Which Concentrating Solar Power Technologies will Prevail?

More large solar projects have been approved by the federal government on public lands in the West. One result, assuming they are all built, will be a contemporaneous test of how each concentrating solar power (CSP) technology performs.

“Projects from each of the main Concentrated Solar Power technologies have been backed, so the market really hasn’t picked a winner yet,” said Fred Morse, a senior advisor for Abengoa Solar and also the head of the CSP division for the Solar Energy Industries Association.

The federal Bureau of Land Management (BLM) signed off on six projects on public lands so far, five Concentrated Solar Power and one photovoltaic.

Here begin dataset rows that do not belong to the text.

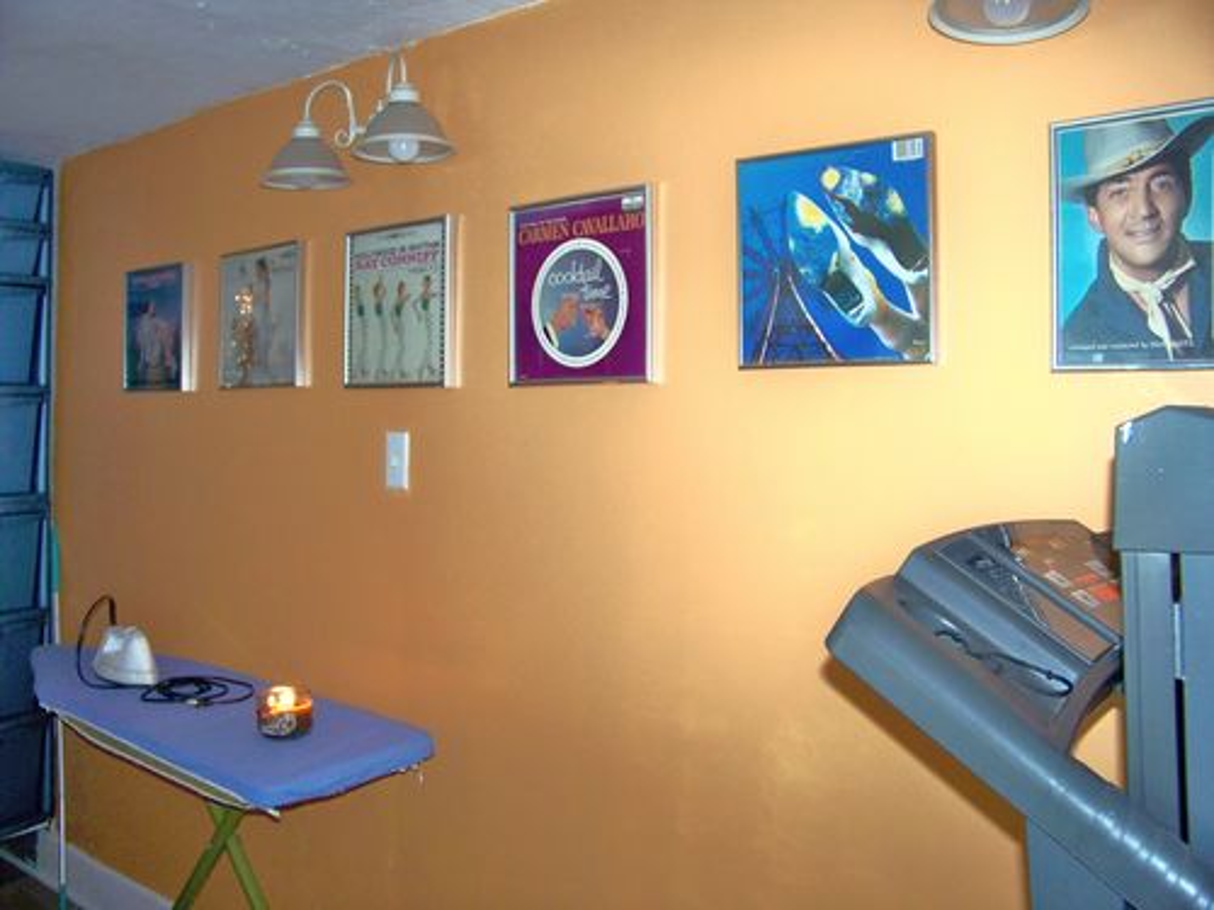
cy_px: 455
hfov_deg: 55.4
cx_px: 607
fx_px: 1157
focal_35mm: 33
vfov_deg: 42.9
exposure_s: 1/30
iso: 200
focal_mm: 5.85
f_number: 2.8
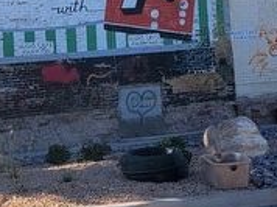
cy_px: -125
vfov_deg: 11.9
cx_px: 160
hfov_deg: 16.8
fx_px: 935
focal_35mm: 117
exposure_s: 1/1391
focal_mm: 5.4
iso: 40
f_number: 1.8
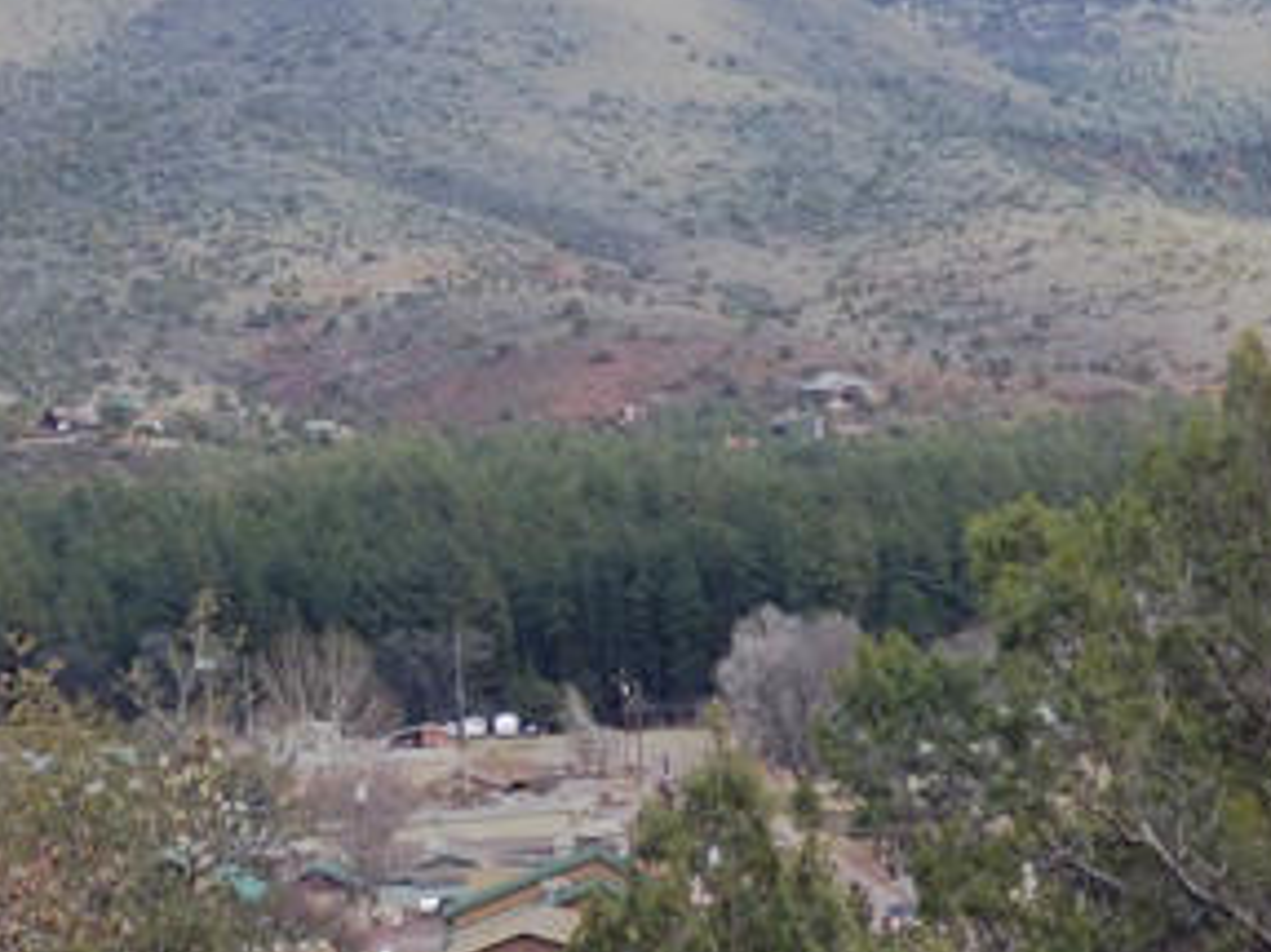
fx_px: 5102
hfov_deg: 14.1
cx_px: 306
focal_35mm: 139
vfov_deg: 10.7
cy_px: 385
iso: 100
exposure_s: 1/320
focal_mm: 7.07
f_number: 3.6
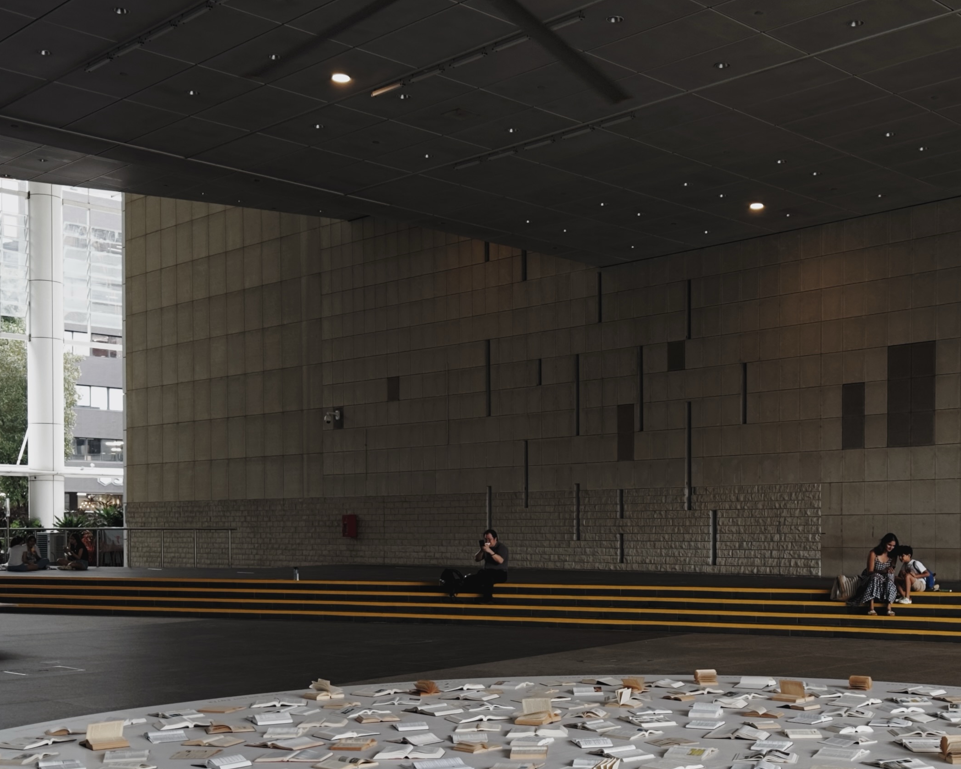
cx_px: 642
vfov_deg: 33.0
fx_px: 1280
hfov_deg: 40.6
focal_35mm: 45
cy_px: 536
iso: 125
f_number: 1.78
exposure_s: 1/121
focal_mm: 6.76
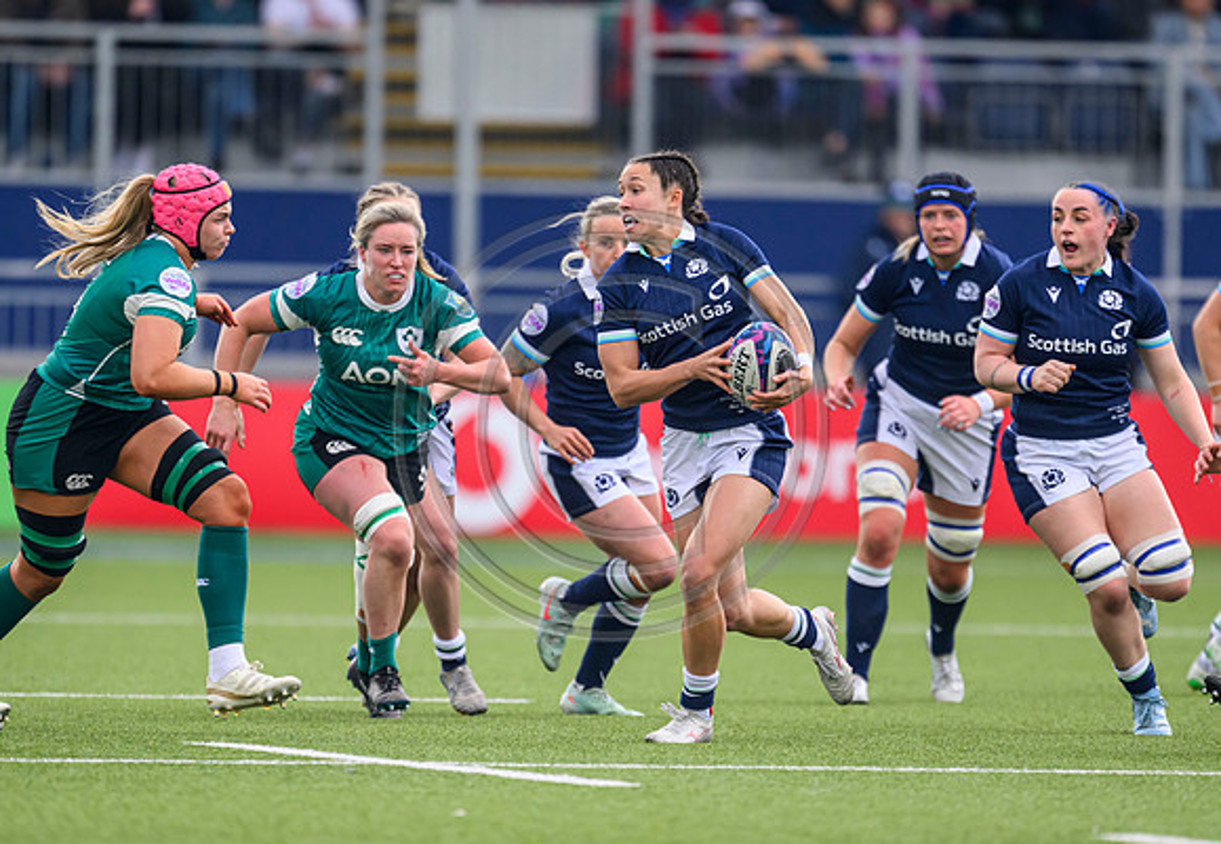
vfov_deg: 1.9
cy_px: 525
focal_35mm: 723
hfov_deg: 2.8
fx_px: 24802
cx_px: 689
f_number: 4
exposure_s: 1/1600
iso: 1600
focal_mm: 560
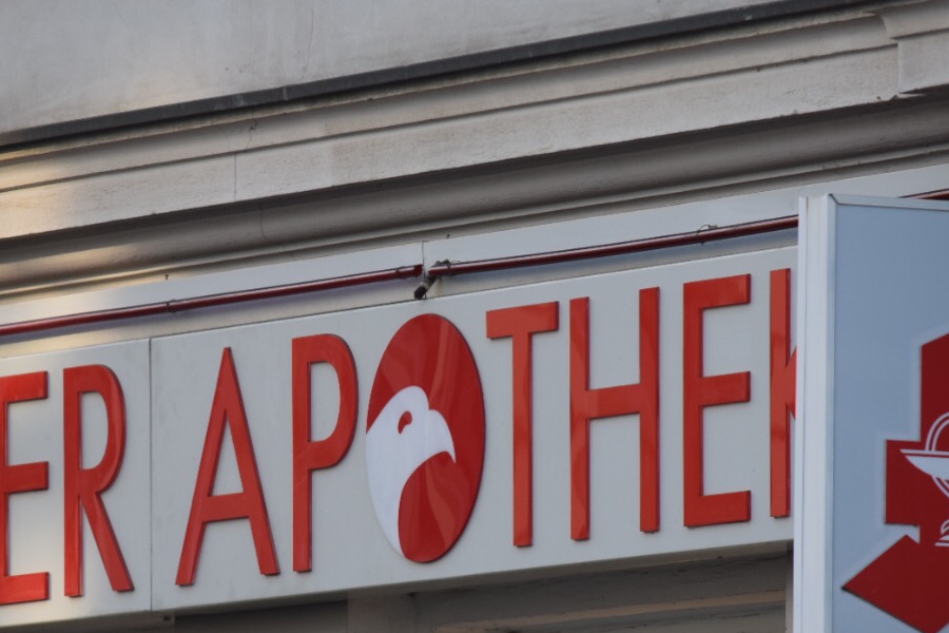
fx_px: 15657
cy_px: 458
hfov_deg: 3.5
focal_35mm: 594
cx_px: 465
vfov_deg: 2.3
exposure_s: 1/400
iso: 400
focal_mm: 220
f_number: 5.3
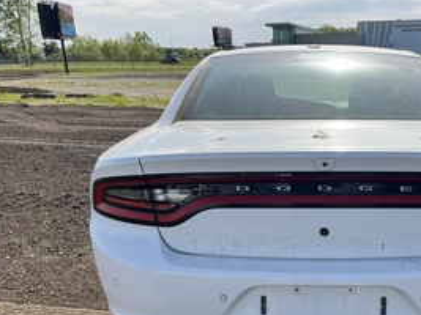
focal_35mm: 39
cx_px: 298
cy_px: 230
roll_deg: -0.3
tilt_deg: -18.0
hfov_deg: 46.7
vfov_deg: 36.1
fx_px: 474
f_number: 1.6
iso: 50
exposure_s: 1/2899
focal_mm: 5.1
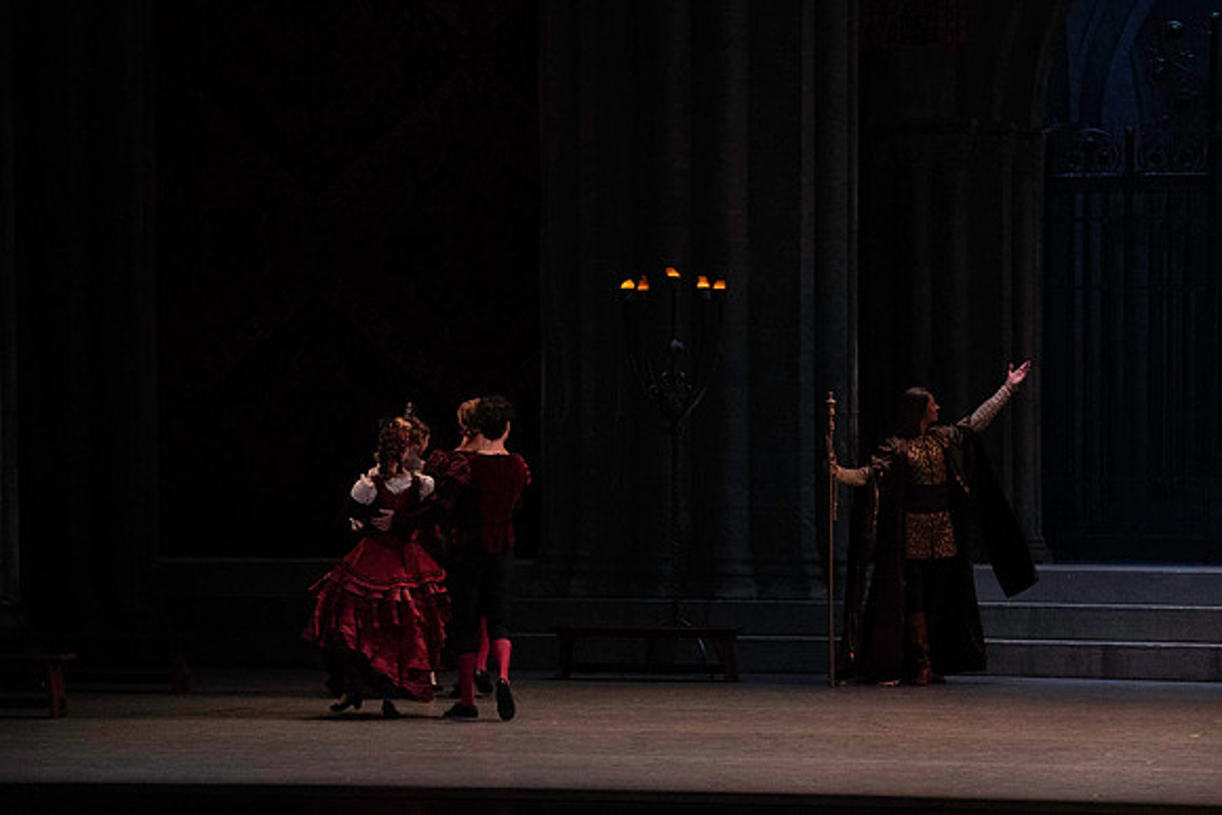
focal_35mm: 146
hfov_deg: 14.1
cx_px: 611
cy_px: 408
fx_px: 4957
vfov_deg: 9.4
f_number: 7.1
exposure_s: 1/400
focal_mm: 146
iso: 12800
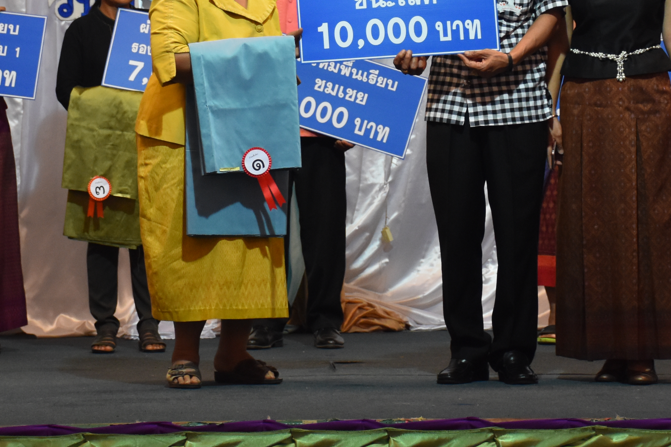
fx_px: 3057
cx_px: 315
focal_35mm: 164
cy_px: -42
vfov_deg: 8.3
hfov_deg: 12.5
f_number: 4.5
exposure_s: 1/60
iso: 1100
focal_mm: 48
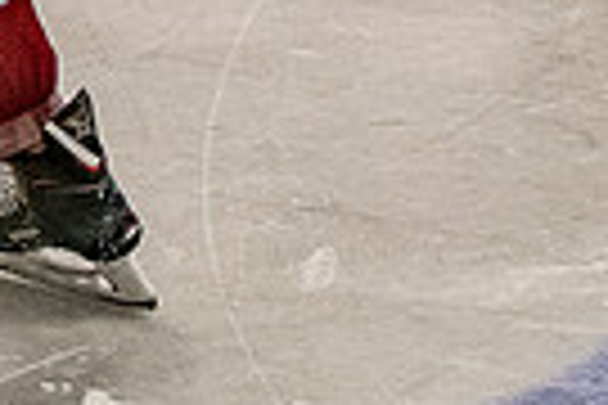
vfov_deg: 2.6
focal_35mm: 520
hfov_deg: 3.9
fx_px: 8782
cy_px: -390
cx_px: -387
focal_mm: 70
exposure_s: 1/800
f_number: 4
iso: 3200
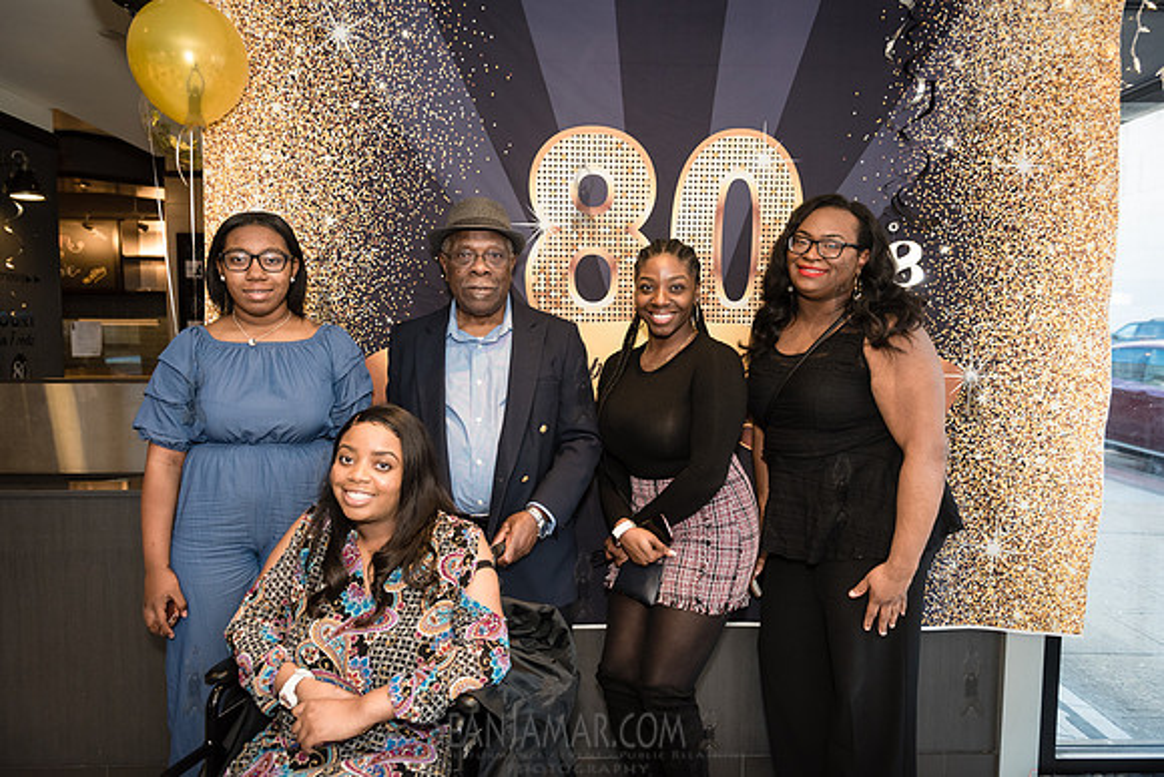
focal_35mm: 24
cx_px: 582
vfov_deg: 53.2
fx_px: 776
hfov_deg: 73.7
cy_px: 388
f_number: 3.5
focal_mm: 24
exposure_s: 1/320
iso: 1250
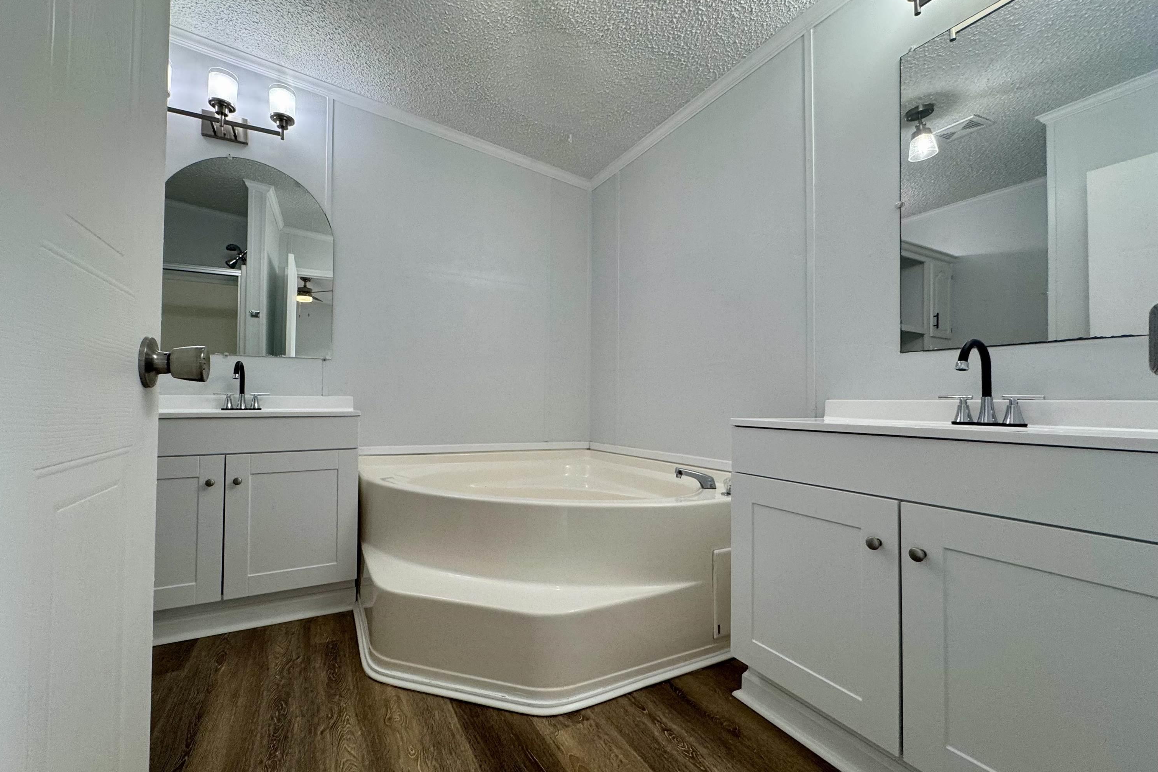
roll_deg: -0.5
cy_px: 388
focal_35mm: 15
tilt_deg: -0.2
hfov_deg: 100.4
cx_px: 563
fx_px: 482
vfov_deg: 77.3
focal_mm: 2.22
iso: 125
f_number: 2.2
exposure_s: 1/120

Just this week, the U.S. Interior Department, of which BLM is a part, approved a permit for what will be the world’s biggest solar power plant. The permit for a $6 billion, 1,000-megawatt solar project on federal land in the desert near Blythe, Calif. was issued to Solar Trust of America, a joint venture between Germany’s Solar Millennium AG and privately held Ferrostaal AG.

The Blythe Solar Power Project uses parabolic trough technology where rows of parabolic mirrors focus solar energy on collector tubes. The tubes carry heated oil to a boiler, which sends live steam to a turbine to produce electricity.

Last week, the Interior Department approved the Calico Solar Project. The project was proposed by Tessera Solar of Texas. The Calico Solar Project could produce over 663.5 megawatts of renewable energy in San Bernardino County, Calif.

In early October, Tessera Solar’s Imperial Valley Solar Project became one of the first utility scale projects to be approved by the BLM. The 709-megawatt project is in Imperial Valley, Calif.

Both projects will use the technology of Tessera’s sister company, Stirling Energy System’s SunCatcher technology. The Stirling system uses large concentrating mirrored parabolic dishes that resemble satellite dishes aligned in large arrays. Each dish-shaped surface collects and concentrates solar radiation onto a thermal receiver, positioned or aligned directly above its center, which absorbs the heat and transfers it to an engine generator, the company says.

A project that employs yet another technology is BrightSource Energy’s Ivanpah project in California, just a few miles from the Nevada border. A 370-megawatt solar thermal project uses thousands of mirrors to track the sun in two dimensions and reflect the sunlight to a boiler that sits atop a tower. The boiler creates superheated steam, which is then piped to a standard turbine where electricity is generated.

A modification of the parabolic trough technology, not in one of the federal sites, will be used in Arizona. Abengoa Solar’s 280 megawatt CPS plant will be installed about 70 miles southwest of Phoenix, near Gila Bend. Solana, with 250 MW nets of power output capacity, is based on parabolic trough technology and thermal storage using molten salts.